Допрос начальника Главного управления имперской безопасности (РСХА) Эрнста Кальтенбруннера — возможно, самый яркий пример того, как подсудимые Нюрнберга изворачивались, пытаясь уйти от ответственности. Глава спецслужб рейха клятвенно утверждал, что либо не знал о злодеяниях своих подчиненных, либо не мог на них повлиять. Многочисленные показания свидетелей он прямо называл ложью, собственные подписи на преступных приказах — подделкой, а себя изображал демократом и борцом за права человека, который не боялся подвергать сомнению даже приказы фюрера.

До недавнего времени этот текст оставался почти неизвестным русскоязычной аудитории — переведены были только небольшие фрагменты, многие фразы из допроса, прошедшего 11-13 апреля, были вырезаны. Сегодня в проекте “Нюрнберг. Начало мира” – первая медийная публикация наиболее показательных диалогов Кальтенбруннера с прокурорами и адвокатом.


Комментирует юрист, исследователь международного права, переводчик стенограмм Нюрнбергского процесса Сергей Мирошниченко:

Кальтенбруннер, который пришел на должность начальника РСХА в январе 1943 года, в момент заката немецких военных успехов, на процессе представил себя активным борцом против Гитлера, против нацистской машины уничтожения и утверждал, что до определенного времени не знал о преступлениях нацистов.

В отличие от остальных подсудимых он активно обличал нацистский режим, признал наличие сведений о программе уничтожения евреев, а также раскрыл подробности своих переговоров с американцами в конце войны. Свой приход на должность второго человека в спецслужбах Кальтенбруннер объяснял необходимостью привнести “демократический дух” Австрии в систему безопасности рейха. На самом деле Кальтенбруннер, скорее всего, был привлечен к работе потому, что, как сравнительно новый человек, мог бы стать связующим звеном между нацистским руководством и странами Запада.

• _УСЛОВИЕ ЗАДАНИЯ_
По тексту о допросе Кальтенбруннера ответьте на вопросы:
1. В какие дни апреля проходил допрос?
2. Когда Кальтенбруннер пришел на должность начальника РСХА?
3. Чем Кальтенбруннер объяснял свой приход на должность второго человека в спецслужбах?
Данные, приведенные далее, представляют собой отдельный материал и с текстом о допросе Кальтенбруннера не связаны.

• _ДАННЫЕ ЗАДАНИЯ_
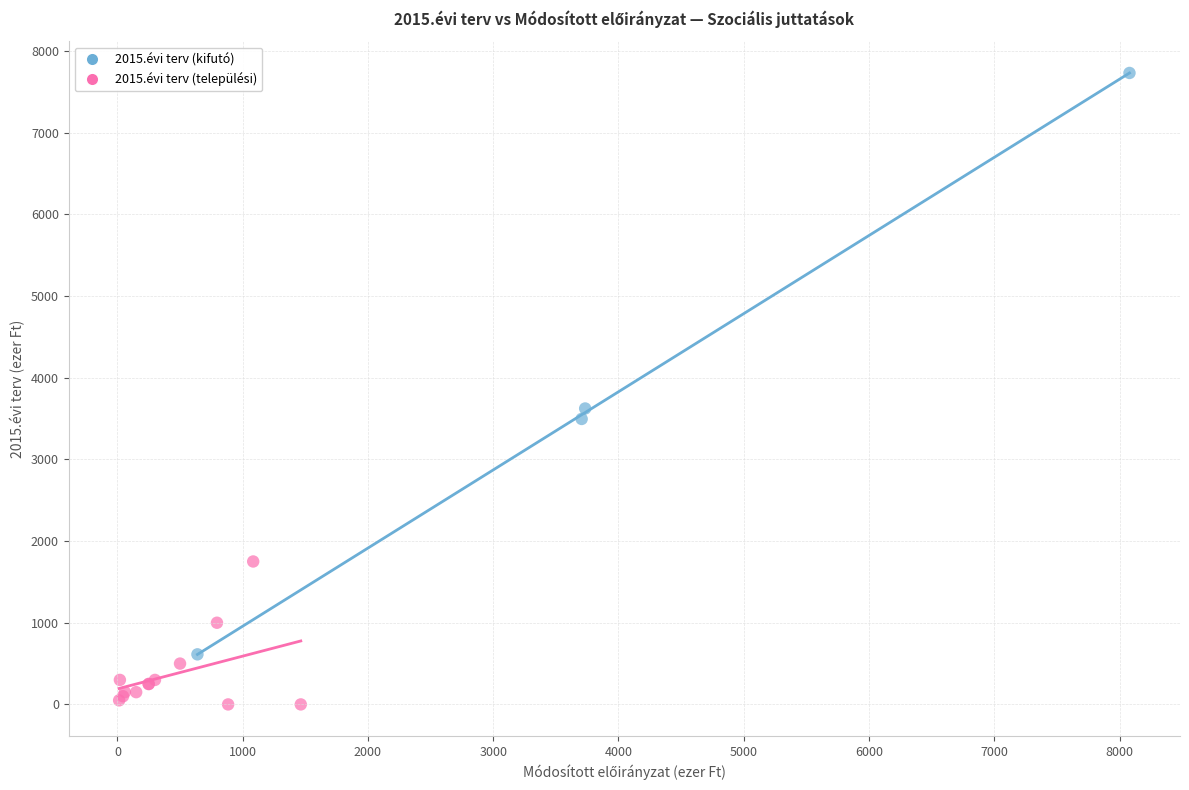

Which series reaches the maximum Y coordinate?

2015.évi terv (kifutó)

• _ОТВЕТ_
1. Допрос проходил 11–13 апреля.
2. В январе 1943 года.
3. Необходимостью привнести «демократический дух» Австрии в систему безопасности рейха.